- **Reading passage**:
- Opening Delimiter -

Pairs a + b in lower..upper #medium #two_pointers

Intuition

This time I was able to solve it with hints. Previous time was a fail (5 month ago https://leetcode.com/problems/count-the-number-of-fair-pairs/solutions/6040302/kotlin-rust/).

The hints that helped the most:

• both boundaries move only in a single direction (you have to know how to use them though)

Here is my thougths rundown:

    // 0,1,7,4,4,5 3..6
    //     i
    //     how many visited numbers are in range
    //     3 <= x + a[i] <= 6
    //     3 - a[i] <= x <= 6 - a[i]
    // i
    // expect numbers in range
    // 3 <= a[i] + x <= 6
    // 3 - a[i]..6 - a[i] segment tree?
    //                    sort and binary search
    //
    // 0,1, 7,4,4,5         3..6
    // 3 2 -4
    // 4 3 -3
    // 5 4 -2
    // 6 5 -1

    // total n^2 pairs possible, i < j is irrelevant
    // 0 1 4 4 5 7   two-sum
    // l->          (increase left to make sum bigger)

- Closing Delimiter -

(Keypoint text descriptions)
- Opening Delimiter -

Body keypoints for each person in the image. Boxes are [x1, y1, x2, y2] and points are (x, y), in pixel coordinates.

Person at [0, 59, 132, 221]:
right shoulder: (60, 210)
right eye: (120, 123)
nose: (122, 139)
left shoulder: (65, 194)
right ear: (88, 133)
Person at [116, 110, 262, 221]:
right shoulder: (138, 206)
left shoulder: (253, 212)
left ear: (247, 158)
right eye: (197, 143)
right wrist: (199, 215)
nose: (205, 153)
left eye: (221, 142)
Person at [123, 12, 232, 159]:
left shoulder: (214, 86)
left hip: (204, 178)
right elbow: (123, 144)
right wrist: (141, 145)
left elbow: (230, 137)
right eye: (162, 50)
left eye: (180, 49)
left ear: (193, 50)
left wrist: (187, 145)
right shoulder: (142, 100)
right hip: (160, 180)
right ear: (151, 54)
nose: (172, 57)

- Closing Delimiter -
- Opening Delimiter -

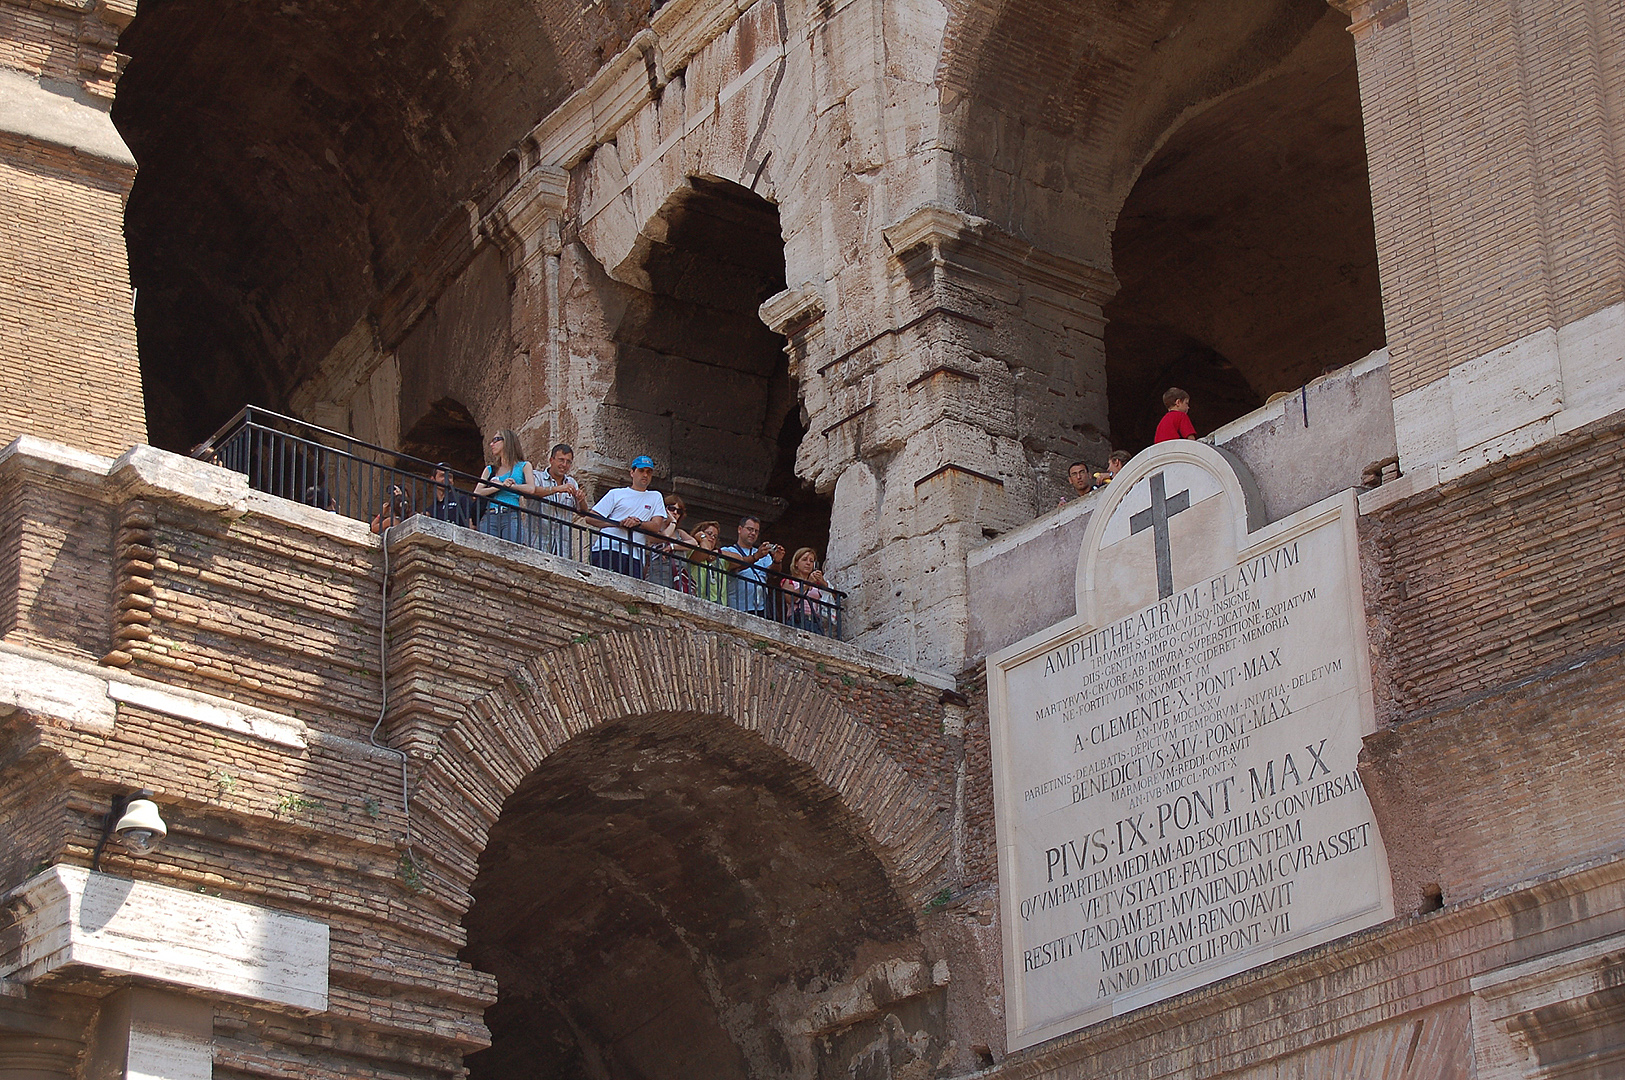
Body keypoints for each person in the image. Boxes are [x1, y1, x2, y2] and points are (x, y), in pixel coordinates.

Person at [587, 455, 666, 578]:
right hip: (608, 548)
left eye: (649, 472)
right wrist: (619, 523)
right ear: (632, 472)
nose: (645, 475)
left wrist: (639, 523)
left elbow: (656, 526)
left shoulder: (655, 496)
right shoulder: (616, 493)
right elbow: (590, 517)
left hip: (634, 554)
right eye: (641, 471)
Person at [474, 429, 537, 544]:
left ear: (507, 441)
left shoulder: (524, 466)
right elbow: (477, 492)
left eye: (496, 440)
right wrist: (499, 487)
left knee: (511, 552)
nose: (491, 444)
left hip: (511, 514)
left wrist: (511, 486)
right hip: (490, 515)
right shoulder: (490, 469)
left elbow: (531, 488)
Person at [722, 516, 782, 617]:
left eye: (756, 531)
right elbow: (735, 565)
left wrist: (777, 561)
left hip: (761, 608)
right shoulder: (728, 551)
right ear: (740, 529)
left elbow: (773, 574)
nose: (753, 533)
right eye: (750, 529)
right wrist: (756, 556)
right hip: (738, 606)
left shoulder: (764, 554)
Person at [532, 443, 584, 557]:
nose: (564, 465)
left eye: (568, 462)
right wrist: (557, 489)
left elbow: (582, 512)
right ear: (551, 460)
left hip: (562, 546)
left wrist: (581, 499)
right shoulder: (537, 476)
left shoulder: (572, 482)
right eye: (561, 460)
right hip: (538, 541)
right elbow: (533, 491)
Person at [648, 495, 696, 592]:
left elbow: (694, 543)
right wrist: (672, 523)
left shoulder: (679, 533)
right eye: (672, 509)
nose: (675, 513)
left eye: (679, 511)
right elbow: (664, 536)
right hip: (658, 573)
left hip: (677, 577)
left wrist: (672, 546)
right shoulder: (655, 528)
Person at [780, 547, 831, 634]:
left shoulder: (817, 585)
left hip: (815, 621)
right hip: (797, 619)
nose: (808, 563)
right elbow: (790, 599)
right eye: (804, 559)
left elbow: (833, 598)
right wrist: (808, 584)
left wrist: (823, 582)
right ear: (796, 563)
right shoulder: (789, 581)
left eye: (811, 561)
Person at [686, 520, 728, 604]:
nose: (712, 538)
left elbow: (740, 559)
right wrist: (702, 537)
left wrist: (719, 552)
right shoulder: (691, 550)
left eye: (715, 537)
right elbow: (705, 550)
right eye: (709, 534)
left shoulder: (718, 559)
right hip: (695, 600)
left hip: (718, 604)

- Closing Delimiter -

- **Assigned task**:
Continue the write-up on counting pairs whose sum falls in a range, starting right after its last line.

- **Response area**:
    //         r->  (increase right to make sum bigger)
    // count of pairs > upper
    // count of pairs < lower

    // -2 -1 0 1 2       0..1
    //       * *
    //     *   *
    //     *     *
    //  *        *

    // 0 1 4 4 5 7   3..6
    // *             3..6       just move l and r, they always go to the left
    //   *           2..5  -1
    //     *        -1..2  -3
    //       *
    //         *    -2..1  -1
    //           *  -4..-1 -2

    // 1 2 5 7 9      11..11

My observations:

• i and j positions are irrelevant, we can safely sort
• we can do a binary search (I have failed to implement this in Kotlin)
• we can move both borders left as we go right
• for count lower..upper we may apply count(upper) - count(lower) rule

Approach

• let’s implement everything and see what’s the best

Complexity

• Time complexity: \(O(nlog(n))\)

• Space complexity: \(O(1)\)

Code

    fun countFairPairs(n: IntArray, lower: Int, upper: Int): Long {
        n.sort(); val n = n.asList()
        return n.withIndex().sumOf { (i, x) -> 1L *
            max(i + 1, -n.binarySearch { if (it <= upper - x) -1 else 1 } - 1) -
            max(i + 1, -n.binarySearch { if (it < lower - x) -1 else 1 } - 1)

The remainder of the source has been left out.